UCD Volunteers Overseas (UCDVO) will host it’s annual conference “Development Education & Pathways To Change” in the Global Lounge this Friday (December 1st) from 10:00 – 16.30. The conference comes in advance of the United Nations International Volunteer Day on 5th December. The conference will focus on the unique value of Critical Thinking and Development Education at a University level.
The event will also play host to a number of guests including Julia Canney who founded Consent at UCD and Dunnes striker Karen Gueron who famously refused to handle South African produce in protest against apartheid.As a result of public pressure in support of the strikers, in 1987, Ireland became the first Western government to put a
complete ban of South African goods in place. She met Nelson Mandela in 1994 and was invited to attend his funeral in 2014.

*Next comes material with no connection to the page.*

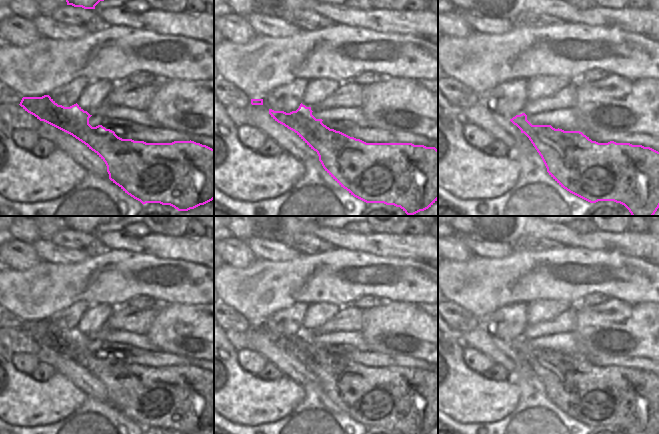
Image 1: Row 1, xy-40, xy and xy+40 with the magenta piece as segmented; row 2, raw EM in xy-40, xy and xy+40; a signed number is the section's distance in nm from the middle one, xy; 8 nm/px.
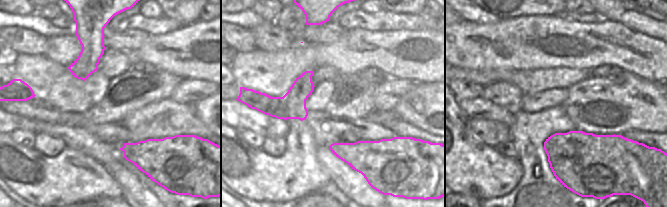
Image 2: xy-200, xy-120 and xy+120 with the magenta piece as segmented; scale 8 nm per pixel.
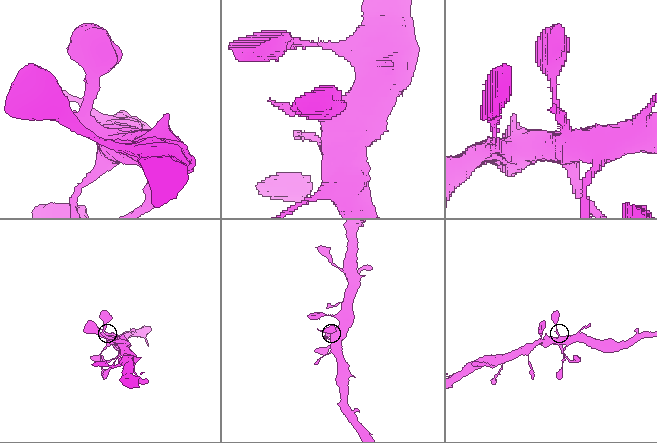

Artist and activist Will St. Ledger will also feature.St Ledger has been behind a number of bold installations, such as 100 fake landmines around Dublin’s parks to highlight landmine awareness and placing a life sized fake missile in the city centre for action on Syria. Will as part of the Storytelling panel will share his story and how he decided to
use “his creative superpowers for good”.
The key note speaker on the day will be Professor Vanessa Andreotti who works in the Department for Educational Studies at the University of British Columbia and is a leading thinker on global citizenship education. She has extensive experience working with governments, NGOs, professional associations and local communities in areas of education related to global justice & community engagement.Her work offers insights into how we can start to move together differently towards new forms of relationships and possibilities of co-existence.